Dataset entries
↓↓↓

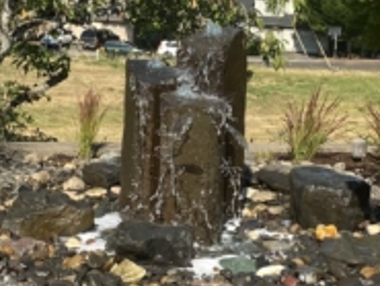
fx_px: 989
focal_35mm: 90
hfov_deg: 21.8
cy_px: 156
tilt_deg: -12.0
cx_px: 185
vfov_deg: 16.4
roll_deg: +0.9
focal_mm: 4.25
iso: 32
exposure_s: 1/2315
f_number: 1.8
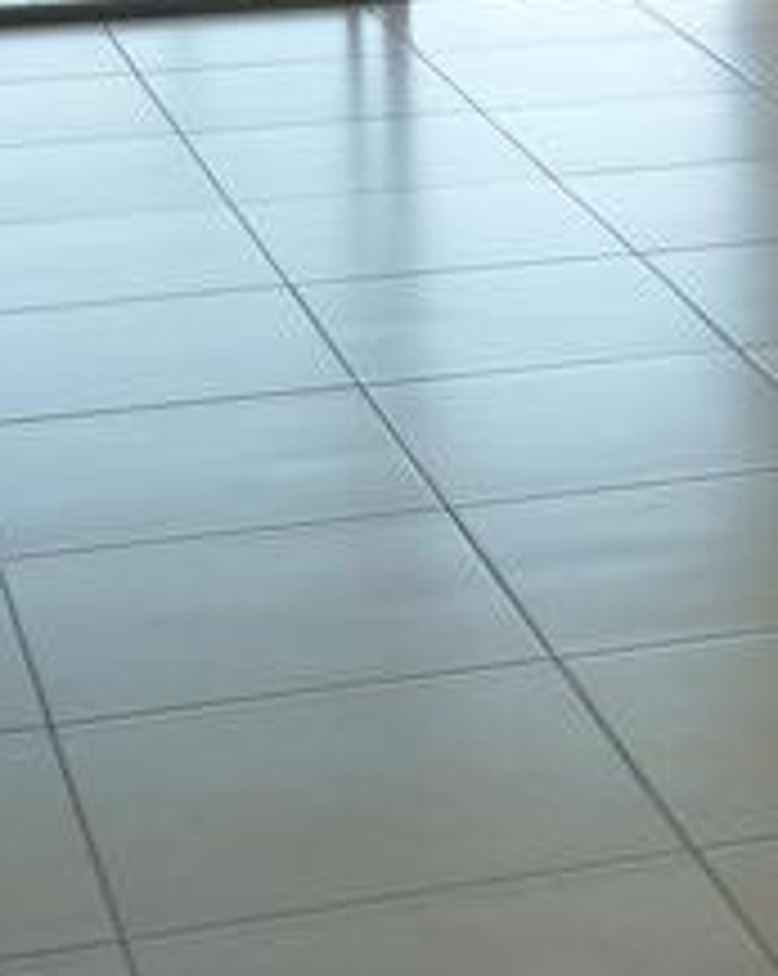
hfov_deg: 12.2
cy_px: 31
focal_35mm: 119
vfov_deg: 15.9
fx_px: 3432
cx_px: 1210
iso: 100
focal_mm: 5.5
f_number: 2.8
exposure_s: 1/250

↑↑↑

## TASK PROMPT
Please print out the entries above exactly. The pictures stay out.

## EXERCISE RESULT
fx_px: 989
focal_35mm: 90
hfov_deg: 21.8
cy_px: 156
tilt_deg: -12.0
cx_px: 185
vfov_deg: 16.4
roll_deg: +0.9
focal_mm: 4.25
iso: 32
exposure_s: 1/2315
f_number: 1.8
hfov_deg: 12.2
cy_px: 31
focal_35mm: 119
vfov_deg: 15.9
fx_px: 3432
cx_px: 1210
iso: 100
focal_mm: 5.5
f_number: 2.8
exposure_s: 1/250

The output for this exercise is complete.